In the answer, transcribe exactly the lines from the beginning of the material through the line holding "Outlined on this", and skip every picture.

Exercise data —

◆ ◆ ◆ ◆

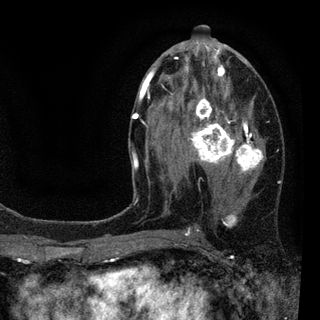
Breast MRI (dynamic contrast-enhanced), one axial slice; position 46 of 94 along the scan axis; cropped to one breast; dynamic contrast-enhanced series, time point 2 of 7 at this slice position (early post-contrast); 3 T; TE 2.2 ms, TR 5.5 ms; 2 mm slice thickness; 320 × 320 image matrix. Female patient.
Outlined on this slice (semi-automatic segmentation, software-assisted and operator-edited):
- enhancing-tissue mask used for the functional tumour volume (all voxels passing the contrast-enhancement thresholds inside the analysis volume; usually the tumour): bounding box (x1, y1, x2, y2) in pixels: (132, 46, 264, 235)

◆ ◆ ◆ ◆

Finished exercise —
Breast MRI (dynamic contrast-enhanced), one axial slice; position 46 of 94 along the scan axis; cropped to one breast; dynamic contrast-enhanced series, time point 2 of 7 at this slice position (early post-contrast); 3 T; TE 2.2 ms, TR 5.5 ms; 2 mm slice thickness; 320 × 320 image matrix. Female patient.
Outlined on this slice (semi-automatic segmentation, software-assisted and operator-edited):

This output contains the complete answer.